--- DOCUMENT TEXT ---

3.2.1 North Equatorial Atlantic without wind
To understand the surface currents’ Lagrangian transport, we used
surface current velocity data to integrate the trajectories of particles
released each third day and looked at the annual accumulated density of
particles (Figure 4). When released between June and November, the
distribution of particles shows that they tend to remain outside the CS
and move towards the northeast. Notably, during this period, particles
released in June and July remain in the NERR, and there is no
significant increase in particle density in the North Equatorial
Atlantic (NEA) areas. For particles released in September to November,
the particles that can enter the CS leave to the North Atlantic by the
northern arc of the Lesser Antilles. In contrast, particles released
between December and May enter the CS, and while some leave to the North
Atlantic, those remaining lead to the maximum particle density within
the CS. This maximum density is located in the Lesser Antilles and the
southern region of the Great Antilles.
The displacement and distribution of particles are associated with the
ocean currents’ seasonality (Athié et al., 2020; De Souza & Robinson,
2004; Holt & Proctor, 2008) and, therefore, with the cLCS location
(Figure 2). Analyzing the particle distribution, we found that particles
take approximately 8 to 10 months to reach Florida from the Equatorial
Atlantic. We also found that particles reach the Yucatan Peninsula (YP)

--- GIVEN ENTRIES ---

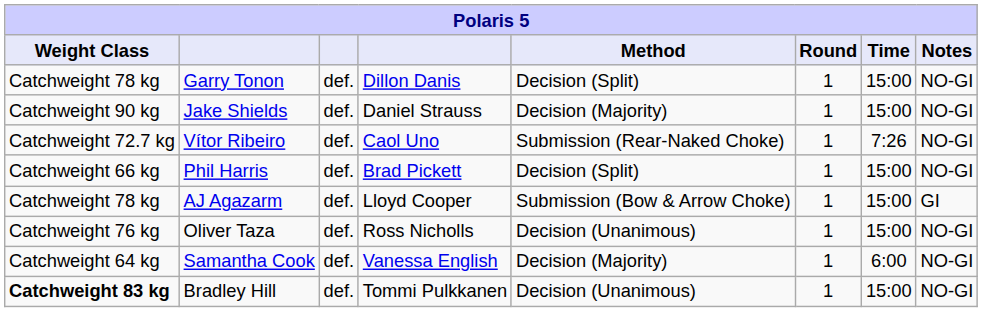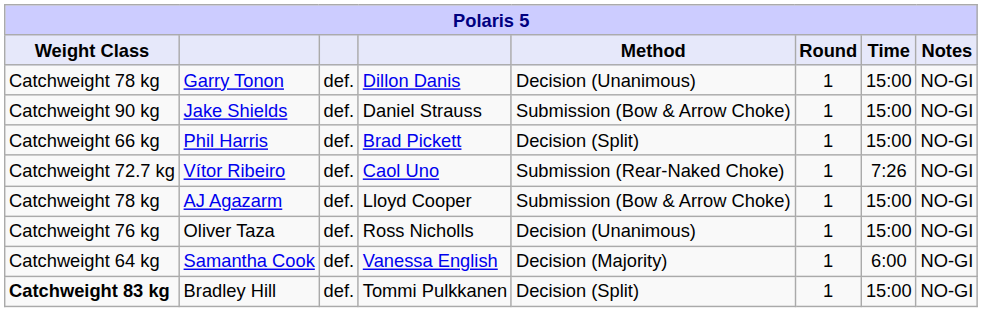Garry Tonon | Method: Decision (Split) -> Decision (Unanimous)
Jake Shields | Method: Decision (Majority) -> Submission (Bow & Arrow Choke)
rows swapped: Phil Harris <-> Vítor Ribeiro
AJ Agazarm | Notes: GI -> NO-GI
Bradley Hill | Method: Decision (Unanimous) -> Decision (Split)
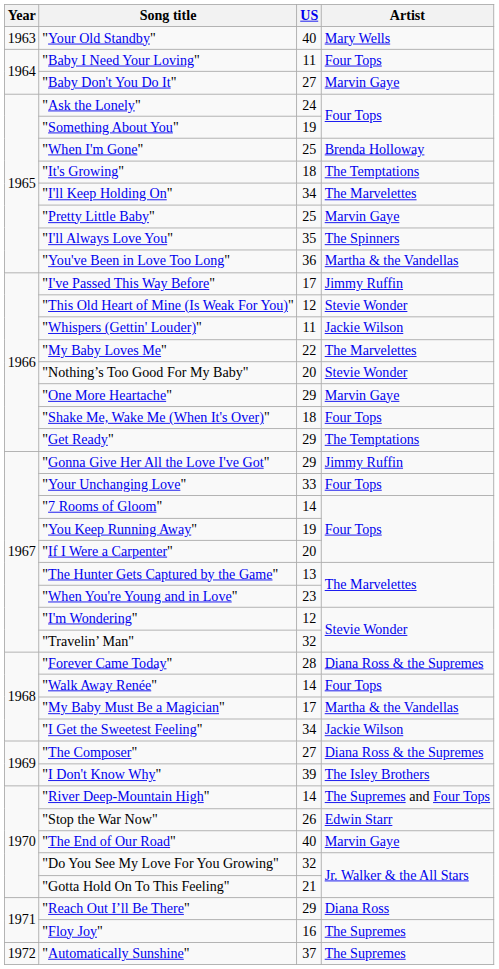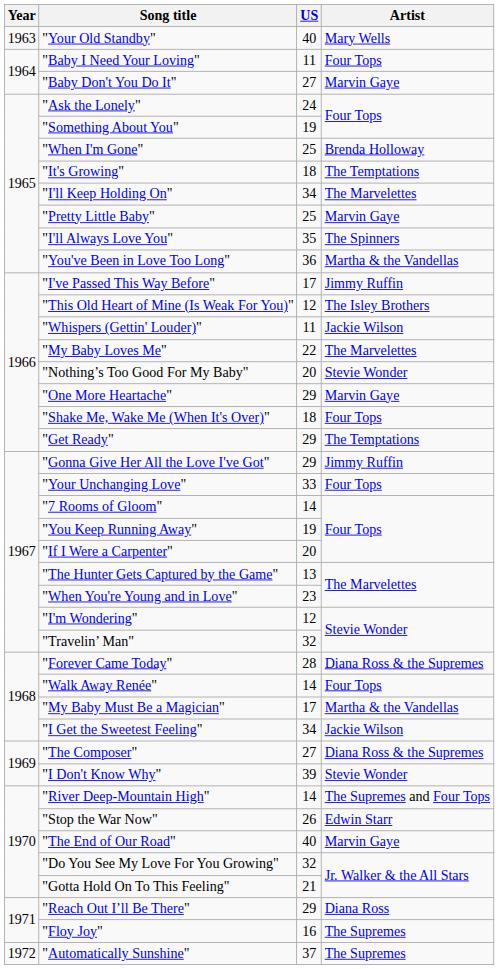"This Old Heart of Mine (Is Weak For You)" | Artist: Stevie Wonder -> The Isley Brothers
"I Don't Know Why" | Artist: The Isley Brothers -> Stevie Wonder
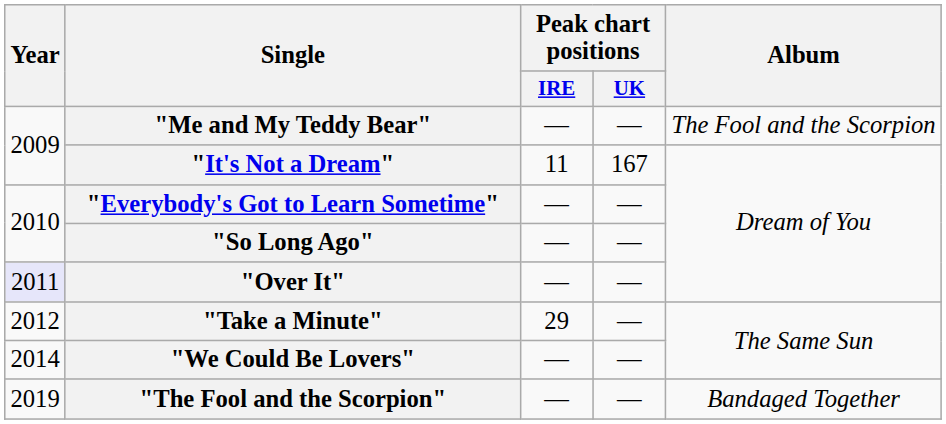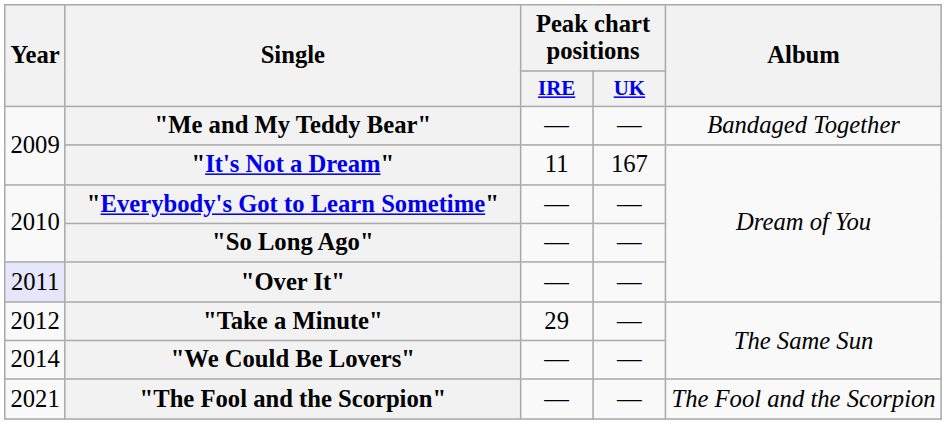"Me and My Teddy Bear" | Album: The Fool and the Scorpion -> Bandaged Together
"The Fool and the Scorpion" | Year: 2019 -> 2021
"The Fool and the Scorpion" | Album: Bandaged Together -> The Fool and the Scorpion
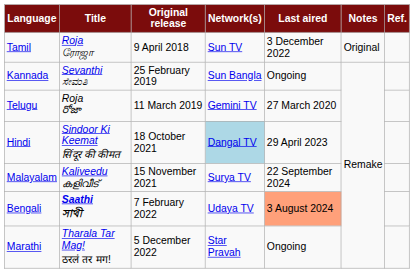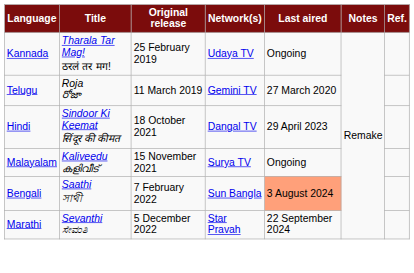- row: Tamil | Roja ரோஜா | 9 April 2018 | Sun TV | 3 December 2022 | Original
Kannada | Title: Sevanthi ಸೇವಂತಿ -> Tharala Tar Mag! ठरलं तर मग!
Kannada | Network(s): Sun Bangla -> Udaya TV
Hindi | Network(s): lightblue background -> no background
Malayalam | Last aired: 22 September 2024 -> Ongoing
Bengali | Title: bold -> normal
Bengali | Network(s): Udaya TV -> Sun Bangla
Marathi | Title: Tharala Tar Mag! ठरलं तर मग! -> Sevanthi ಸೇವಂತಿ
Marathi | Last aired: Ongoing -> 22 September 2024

---
--- GIVEN ENTRIES ---

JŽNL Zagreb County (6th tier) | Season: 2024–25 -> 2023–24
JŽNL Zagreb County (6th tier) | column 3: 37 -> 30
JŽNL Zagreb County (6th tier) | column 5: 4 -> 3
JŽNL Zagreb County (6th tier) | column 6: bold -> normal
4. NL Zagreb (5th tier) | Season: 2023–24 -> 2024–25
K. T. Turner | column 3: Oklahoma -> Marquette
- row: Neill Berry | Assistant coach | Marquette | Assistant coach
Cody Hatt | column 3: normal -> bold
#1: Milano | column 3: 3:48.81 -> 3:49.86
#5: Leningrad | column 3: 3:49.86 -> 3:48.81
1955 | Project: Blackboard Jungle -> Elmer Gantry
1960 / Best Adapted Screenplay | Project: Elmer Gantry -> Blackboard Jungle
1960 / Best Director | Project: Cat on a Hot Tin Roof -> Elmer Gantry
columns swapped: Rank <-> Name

---

CHALLENGE
Continue the passage above on particle transport by surface currents in the North Equatorial Atlantic, picking up right after its final words.

THE REPLY
and the GoM in about 6-7 months when released between October and
January (Figure 4). Between May and August, the particles are spatially
limited about 150 km offshore from Brazil to the YP, corresponding with
the months the cLCS intensifies (Figures S2 in Supplementary Information
and 4). Considering that cLCS have been shown to identify critical
oceanic kinematics aptly, the cross-cLCS transport is often limited, and
particle attraction causes flow along cLCS (Duran et al., 2018), our
findings confirm that the cLCS act as transport routes and hydrodynamic
barriers, limiting the movement of particles towards the coast. This
highlights the influence of the continental shelf on ocean dynamics,
where the transport is constrained not only by bathymetry but also by
the Earth’s rotation, leading currents to move along isobaths and
inhibiting flow from crossing isobaths (vorticity conservation) (Brink,
2016).